▸ Instructions to follow
Copy every line that holds the string "CROSS" from the data below.

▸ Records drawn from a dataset
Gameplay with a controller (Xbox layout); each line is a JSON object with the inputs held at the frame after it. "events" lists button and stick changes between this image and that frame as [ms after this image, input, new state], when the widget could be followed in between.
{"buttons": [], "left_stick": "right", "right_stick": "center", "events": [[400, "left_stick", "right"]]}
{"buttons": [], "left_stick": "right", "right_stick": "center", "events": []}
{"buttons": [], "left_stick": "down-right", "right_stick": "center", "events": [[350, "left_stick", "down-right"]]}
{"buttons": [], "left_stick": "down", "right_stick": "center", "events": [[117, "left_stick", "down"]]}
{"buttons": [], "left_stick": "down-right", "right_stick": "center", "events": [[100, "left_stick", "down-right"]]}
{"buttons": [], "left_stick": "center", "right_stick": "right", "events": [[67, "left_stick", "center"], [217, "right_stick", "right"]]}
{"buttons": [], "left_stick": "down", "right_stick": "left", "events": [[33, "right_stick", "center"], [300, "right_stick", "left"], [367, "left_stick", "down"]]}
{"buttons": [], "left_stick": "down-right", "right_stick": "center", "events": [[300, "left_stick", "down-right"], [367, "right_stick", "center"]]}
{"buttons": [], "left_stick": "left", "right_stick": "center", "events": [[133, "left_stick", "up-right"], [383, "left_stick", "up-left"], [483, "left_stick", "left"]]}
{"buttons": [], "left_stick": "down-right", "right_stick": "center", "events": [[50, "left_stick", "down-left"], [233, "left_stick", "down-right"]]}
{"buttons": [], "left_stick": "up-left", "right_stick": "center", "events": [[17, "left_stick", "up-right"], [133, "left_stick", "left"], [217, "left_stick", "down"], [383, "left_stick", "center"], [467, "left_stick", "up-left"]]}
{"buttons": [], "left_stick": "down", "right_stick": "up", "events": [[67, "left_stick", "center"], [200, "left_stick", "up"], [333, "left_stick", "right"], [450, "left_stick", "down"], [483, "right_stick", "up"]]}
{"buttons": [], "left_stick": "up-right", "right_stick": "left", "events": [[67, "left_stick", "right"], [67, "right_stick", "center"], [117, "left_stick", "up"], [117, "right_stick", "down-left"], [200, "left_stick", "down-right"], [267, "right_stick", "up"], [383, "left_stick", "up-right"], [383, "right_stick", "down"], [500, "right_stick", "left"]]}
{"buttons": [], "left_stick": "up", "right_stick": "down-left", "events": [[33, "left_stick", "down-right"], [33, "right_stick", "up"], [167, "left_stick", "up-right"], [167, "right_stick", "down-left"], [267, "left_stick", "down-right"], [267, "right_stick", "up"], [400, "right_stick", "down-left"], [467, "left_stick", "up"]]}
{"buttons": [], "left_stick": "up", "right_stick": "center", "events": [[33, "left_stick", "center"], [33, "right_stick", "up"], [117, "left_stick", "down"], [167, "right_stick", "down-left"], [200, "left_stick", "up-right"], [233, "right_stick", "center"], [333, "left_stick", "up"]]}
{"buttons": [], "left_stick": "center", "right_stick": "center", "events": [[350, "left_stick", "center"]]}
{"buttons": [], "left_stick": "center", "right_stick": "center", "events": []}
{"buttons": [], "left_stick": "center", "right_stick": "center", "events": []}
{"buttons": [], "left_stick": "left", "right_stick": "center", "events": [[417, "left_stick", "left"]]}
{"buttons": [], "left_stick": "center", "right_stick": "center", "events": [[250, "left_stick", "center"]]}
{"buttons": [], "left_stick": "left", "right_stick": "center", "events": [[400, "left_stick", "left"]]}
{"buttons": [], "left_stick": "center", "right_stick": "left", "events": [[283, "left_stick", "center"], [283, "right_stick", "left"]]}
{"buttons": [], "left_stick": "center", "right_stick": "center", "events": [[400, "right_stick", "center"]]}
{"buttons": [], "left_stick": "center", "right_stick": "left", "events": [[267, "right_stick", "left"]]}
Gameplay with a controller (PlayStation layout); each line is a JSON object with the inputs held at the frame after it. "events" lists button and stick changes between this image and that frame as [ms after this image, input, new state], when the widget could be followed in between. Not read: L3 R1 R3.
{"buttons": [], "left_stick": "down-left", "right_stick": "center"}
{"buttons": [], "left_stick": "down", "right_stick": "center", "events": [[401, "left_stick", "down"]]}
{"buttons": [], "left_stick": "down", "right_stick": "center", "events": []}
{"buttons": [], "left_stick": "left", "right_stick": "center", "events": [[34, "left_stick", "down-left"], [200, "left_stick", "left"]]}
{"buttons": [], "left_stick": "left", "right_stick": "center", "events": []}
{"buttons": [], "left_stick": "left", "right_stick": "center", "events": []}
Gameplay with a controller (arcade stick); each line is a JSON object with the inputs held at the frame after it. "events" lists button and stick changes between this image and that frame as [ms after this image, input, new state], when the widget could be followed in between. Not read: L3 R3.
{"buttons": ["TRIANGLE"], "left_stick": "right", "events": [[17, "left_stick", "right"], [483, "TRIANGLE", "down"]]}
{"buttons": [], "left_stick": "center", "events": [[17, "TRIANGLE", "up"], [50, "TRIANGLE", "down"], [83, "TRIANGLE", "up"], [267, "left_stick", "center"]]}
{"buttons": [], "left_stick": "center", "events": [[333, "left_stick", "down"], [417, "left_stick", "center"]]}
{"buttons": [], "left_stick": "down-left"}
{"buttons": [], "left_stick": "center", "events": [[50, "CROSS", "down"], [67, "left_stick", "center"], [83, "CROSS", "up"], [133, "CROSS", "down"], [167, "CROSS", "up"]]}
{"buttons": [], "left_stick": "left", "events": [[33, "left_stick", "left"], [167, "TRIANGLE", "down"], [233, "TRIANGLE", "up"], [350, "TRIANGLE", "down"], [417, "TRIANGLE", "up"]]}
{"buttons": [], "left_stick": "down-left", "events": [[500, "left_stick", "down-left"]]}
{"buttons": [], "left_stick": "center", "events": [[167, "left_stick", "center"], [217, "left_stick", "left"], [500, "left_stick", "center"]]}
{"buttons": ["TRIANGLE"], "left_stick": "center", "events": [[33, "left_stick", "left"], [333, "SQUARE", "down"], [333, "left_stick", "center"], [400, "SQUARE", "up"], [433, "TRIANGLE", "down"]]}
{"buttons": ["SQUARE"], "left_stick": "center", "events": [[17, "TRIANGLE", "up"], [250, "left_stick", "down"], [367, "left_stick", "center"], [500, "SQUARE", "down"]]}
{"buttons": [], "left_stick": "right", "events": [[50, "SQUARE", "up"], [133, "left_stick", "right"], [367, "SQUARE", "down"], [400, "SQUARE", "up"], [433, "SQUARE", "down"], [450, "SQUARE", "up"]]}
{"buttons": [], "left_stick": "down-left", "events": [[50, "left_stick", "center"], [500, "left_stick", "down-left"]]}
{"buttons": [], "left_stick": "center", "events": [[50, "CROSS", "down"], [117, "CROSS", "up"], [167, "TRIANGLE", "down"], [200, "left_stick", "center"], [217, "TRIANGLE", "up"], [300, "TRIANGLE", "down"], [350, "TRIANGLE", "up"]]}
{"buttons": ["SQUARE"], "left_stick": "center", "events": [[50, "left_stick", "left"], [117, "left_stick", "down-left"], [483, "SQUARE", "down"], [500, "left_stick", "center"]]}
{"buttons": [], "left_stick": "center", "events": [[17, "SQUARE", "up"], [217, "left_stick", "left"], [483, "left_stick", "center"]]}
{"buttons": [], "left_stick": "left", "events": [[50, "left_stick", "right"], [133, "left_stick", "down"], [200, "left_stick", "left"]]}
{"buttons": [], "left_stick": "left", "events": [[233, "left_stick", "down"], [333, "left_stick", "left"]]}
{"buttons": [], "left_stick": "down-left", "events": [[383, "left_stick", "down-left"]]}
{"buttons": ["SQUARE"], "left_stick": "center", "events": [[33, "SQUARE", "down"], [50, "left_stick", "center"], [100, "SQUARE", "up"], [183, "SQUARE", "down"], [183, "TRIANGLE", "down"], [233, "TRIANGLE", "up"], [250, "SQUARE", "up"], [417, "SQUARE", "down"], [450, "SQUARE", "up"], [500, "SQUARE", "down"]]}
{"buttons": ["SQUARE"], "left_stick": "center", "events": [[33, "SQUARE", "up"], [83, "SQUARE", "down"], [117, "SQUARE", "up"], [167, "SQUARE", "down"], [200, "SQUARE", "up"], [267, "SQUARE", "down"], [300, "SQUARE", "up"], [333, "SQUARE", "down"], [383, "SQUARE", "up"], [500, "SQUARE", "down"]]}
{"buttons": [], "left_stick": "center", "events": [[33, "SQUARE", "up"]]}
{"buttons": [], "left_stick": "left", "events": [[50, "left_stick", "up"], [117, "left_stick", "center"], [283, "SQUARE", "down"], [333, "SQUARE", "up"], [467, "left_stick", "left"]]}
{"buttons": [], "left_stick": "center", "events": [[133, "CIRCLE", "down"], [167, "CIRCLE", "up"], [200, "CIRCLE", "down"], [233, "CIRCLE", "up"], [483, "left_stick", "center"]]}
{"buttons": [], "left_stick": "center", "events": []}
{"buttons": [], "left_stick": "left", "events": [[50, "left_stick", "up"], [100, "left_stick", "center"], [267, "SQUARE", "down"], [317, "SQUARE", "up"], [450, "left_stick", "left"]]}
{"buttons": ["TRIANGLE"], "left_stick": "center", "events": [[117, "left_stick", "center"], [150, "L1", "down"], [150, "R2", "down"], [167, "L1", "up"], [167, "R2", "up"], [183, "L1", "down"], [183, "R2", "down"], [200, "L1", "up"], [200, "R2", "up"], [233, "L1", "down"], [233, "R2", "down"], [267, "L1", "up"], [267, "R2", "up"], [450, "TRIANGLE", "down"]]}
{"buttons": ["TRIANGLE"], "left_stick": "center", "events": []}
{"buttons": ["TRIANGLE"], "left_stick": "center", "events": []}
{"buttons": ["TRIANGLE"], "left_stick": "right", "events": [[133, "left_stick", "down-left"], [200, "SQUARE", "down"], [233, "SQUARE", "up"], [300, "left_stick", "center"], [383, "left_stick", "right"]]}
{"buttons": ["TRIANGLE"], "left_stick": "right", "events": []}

▸ Answer space
{"buttons": [], "left_stick": "center", "events": [[50, "CROSS", "down"], [67, "left_stick", "center"], [83, "CROSS", "up"], [133, "CROSS", "down"], [167, "CROSS", "up"]]}
{"buttons": [], "left_stick": "center", "events": [[50, "CROSS", "down"], [117, "CROSS", "up"], [167, "TRIANGLE", "down"], [200, "left_stick", "center"], [217, "TRIANGLE", "up"], [300, "TRIANGLE", "down"], [350, "TRIANGLE", "up"]]}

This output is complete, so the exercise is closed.